The archdeacon paused, whisky halfway to lips. Shit. Freddie? Susanna? Or Paul himself even? He felt her hand on his thigh.

‘Don't worry. Shot in the dark. I've heard nothing.'

But she'd guessed, hadn't she? ‘Right. Well. How's the world of lecturing?'

‘Meh.'

He felt her hand slide higher. ‘Um. You might want to stop doing that, Jane.' And higher.

‘I say, Mr Archdeacon! I hope you've got a faculty for that.'

‘No need. It's not permanent. Mmmargh. Please, Jane!'

‘Ooh! Unexpected item in bagging area!'

Well, we will leave our archdeacon to be felt up in a speakeasy like the naughty man he is, and turn our attention politely elsewhere.

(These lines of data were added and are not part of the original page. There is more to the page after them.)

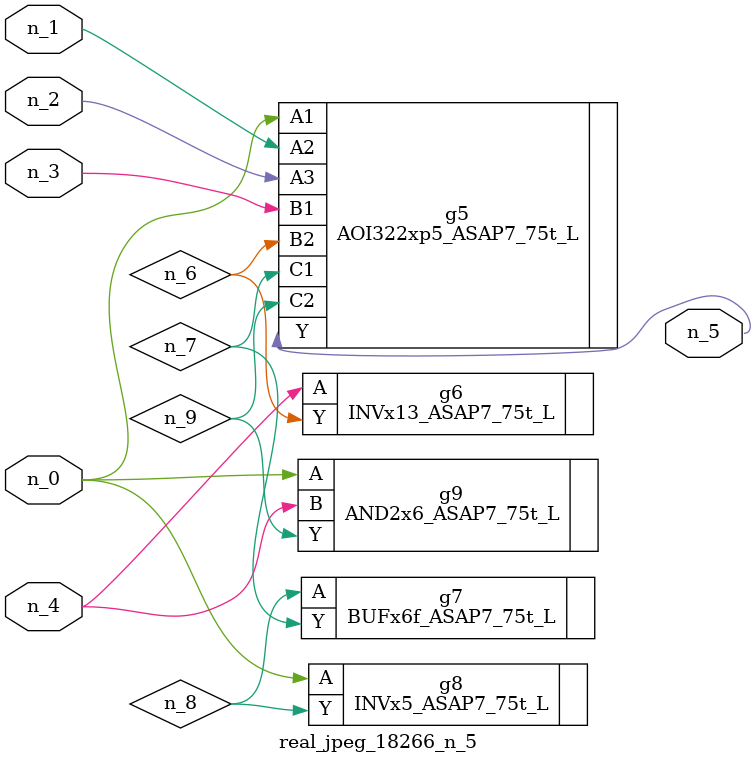
<source format=v>
module real_jpeg_18266_n_5 (n_4, n_0, n_1, n_2, n_3, n_5);

input n_4;
input n_0;
input n_1;
input n_2;
input n_3;

output n_5;

wire n_8;
wire n_6;
wire n_7;
wire n_9;

AOI322xp5_ASAP7_75t_L g5 ( 
.A1(n_0),
.A2(n_1),
.A3(n_2),
.B1(n_3),
.B2(n_6),
.C1(n_7),
.C2(n_9),
.Y(n_5)
);

INVx5_ASAP7_75t_L g8 ( 
.A(n_0),
.Y(n_8)
);

AND2x6_ASAP7_75t_L g9 ( 
.A(n_0),
.B(n_4),
.Y(n_9)
);

INVx13_ASAP7_75t_L g6 ( 
.A(n_4),
.Y(n_6)
);

BUFx6f_ASAP7_75t_L g7 ( 
.A(n_8),
.Y(n_7)
);


endmodule
</source>
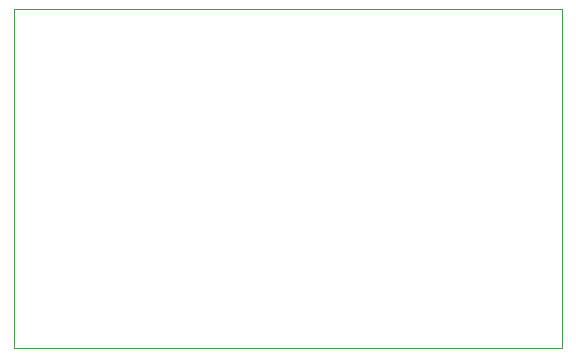
<source format=gbr>
%TF.GenerationSoftware,KiCad,Pcbnew,8.0.3*%
%TF.CreationDate,2024-09-12T16:22:09+02:00*%
%TF.ProjectId,LG-remote,4c472d72-656d-46f7-9465-2e6b69636164,rev?*%
%TF.SameCoordinates,Original*%
%TF.FileFunction,Profile,NP*%
%FSLAX46Y46*%
G04 Gerber Fmt 4.6, Leading zero omitted, Abs format (unit mm)*
G04 Created by KiCad (PCBNEW 8.0.3) date 2024-09-12 16:22:09*
%MOMM*%
%LPD*%
G01*
G04 APERTURE LIST*
%TA.AperFunction,Profile*%
%ADD10C,0.100000*%
%TD*%
G04 APERTURE END LIST*
D10*
X96895000Y-76326000D02*
X143250000Y-76326000D01*
X143250000Y-105000000D01*
X96895000Y-105000000D01*
X96895000Y-76326000D01*
M02*

</source>
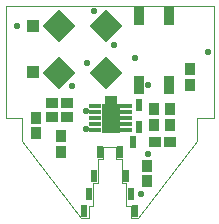
<source format=gbr>
%FSLAX23Y23*%
%MOIN*%
G04 EasyPC Gerber Version 16.0.6 Build 3249 *
%ADD26R,0.01969X0.04331*%
%ADD29R,0.02000X0.04800*%
%ADD27R,0.02362X0.04331*%
%ADD75R,0.03400X0.04100*%
%ADD76R,0.03500X0.06000*%
%ADD25R,0.04331X0.04331*%
%ADD72R,0.05600X0.09100*%
%ADD10C,0.00100*%
%ADD88C,0.00394*%
%ADD28R,0.04000X0.01400*%
%ADD73R,0.04100X0.03400*%
%AMT74*0 Rectangle Pad at angle 45*21,1,0.07687,0.07687,0,0,45*%
%ADD74T74*%
%ADD77C,0.02175*%
X0Y0D02*
D02*
D10*
X323Y534D02*
X379D01*
Y442*
X323*
Y534*
G36*
X379*
Y442*
X323*
Y534*
G37*
D02*
D25*
X91Y641D03*
Y795D03*
D02*
D26*
X426Y409D03*
X445Y460D03*
Y531D03*
D02*
D27*
X264Y177D03*
X280Y236D03*
X296Y295D03*
X315Y374D03*
X382D03*
X402Y295D03*
X418Y236D03*
X433Y177D03*
D02*
D28*
X299Y449D03*
Y468D03*
Y488D03*
Y508D03*
Y527D03*
X403Y449D03*
Y468D03*
Y488D03*
Y508D03*
Y527D03*
D02*
D29*
X339Y478D03*
X341Y540D03*
X361D03*
X361Y478D03*
D02*
D72*
X351Y488D03*
D02*
D73*
X156Y492D03*
Y539D03*
X207Y492D03*
Y539D03*
X499Y409D03*
X550D03*
D02*
D74*
X178Y637D03*
Y795D03*
X335Y637D03*
Y795D03*
D02*
D75*
X103Y439D03*
Y490D03*
X185Y376D03*
Y427D03*
X473Y277D03*
Y328D03*
X496Y466D03*
Y517D03*
X548Y466D03*
Y517D03*
X615Y600D03*
Y651D03*
D02*
D76*
X446Y597D03*
Y827D03*
X546Y597D03*
Y827D03*
D02*
D77*
X40Y795D03*
X91Y641D03*
X221Y594D03*
X268Y452D03*
Y511D03*
X272Y673D03*
X296Y846D03*
X331Y504D03*
X363Y732D03*
X433Y689D03*
X453Y236D03*
X477Y370D03*
Y598D03*
X677Y708D03*
D02*
D88*
X695Y785D02*
Y863D01*
X2*
Y489*
X57*
Y411*
X254Y155*
X278*
Y194*
X293*
Y273*
X309*
Y352*
X327*
Y391*
X370*
Y352*
X388*
Y273*
X404*
Y194*
X419*
Y155*
X443*
X640Y411*
Y489*
X695*
Y785*
X1000Y464D02*
X0Y0*
M02*

</source>
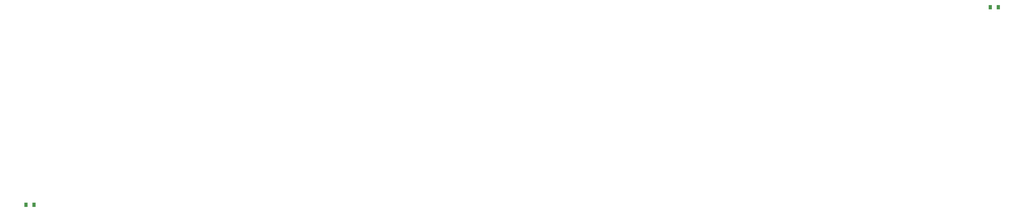
<source format=gbr>
%TF.GenerationSoftware,KiCad,Pcbnew,8.0.1*%
%TF.CreationDate,2025-07-07T19:41:59+09:00*%
%TF.ProjectId,lzIron_RP2040,6c7a4972-6f6e-45f5-9250-323034302e6b,rev?*%
%TF.SameCoordinates,Original*%
%TF.FileFunction,Paste,Bot*%
%TF.FilePolarity,Positive*%
%FSLAX46Y46*%
G04 Gerber Fmt 4.6, Leading zero omitted, Abs format (unit mm)*
G04 Created by KiCad (PCBNEW 8.0.1) date 2025-07-07 19:41:59*
%MOMM*%
%LPD*%
G01*
G04 APERTURE LIST*
%ADD10R,1.000000X1.400000*%
G04 APERTURE END LIST*
D10*
%TO.C,D92*%
X-5124999Y-121675000D03*
X-2625001Y-121675000D03*
%TD*%
%TO.C,D90*%
X302425000Y-59075000D03*
X299925000Y-59075000D03*
%TD*%
M02*

</source>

The reader will not have forgotten Roderick Fallon, I dare say. Did he get Freddie's tweet? Indeed he did. In far-off London Town he studied the trashy blond avatar and he scented major scandal. Oh, yes. Oh, yes. He tweeted @choirslut90 back: ‘Interested! Tell me more?' But because Fallon was on an urgent deadline for another piece, he didn't keep an eye on his timeline. You may picture his disappointment when several hours later he found the following: ‘Soz, ignore that!! My mate got hold of phone lol :)'. He checked. @choirslut90 had locked his Twitter account.

Hoorah for the archdeacon!

But a day or two later, when his unnamed source murmured to Roderick Fallon that Paul Henderson had withdrawn for undisclosed ‘personal reasons', Fallon smiled. He smiled like a crocodile on the banks of the Zambezi who hears the distant wildebeest approaching. Yeah, come to Daddy, @choirslut90.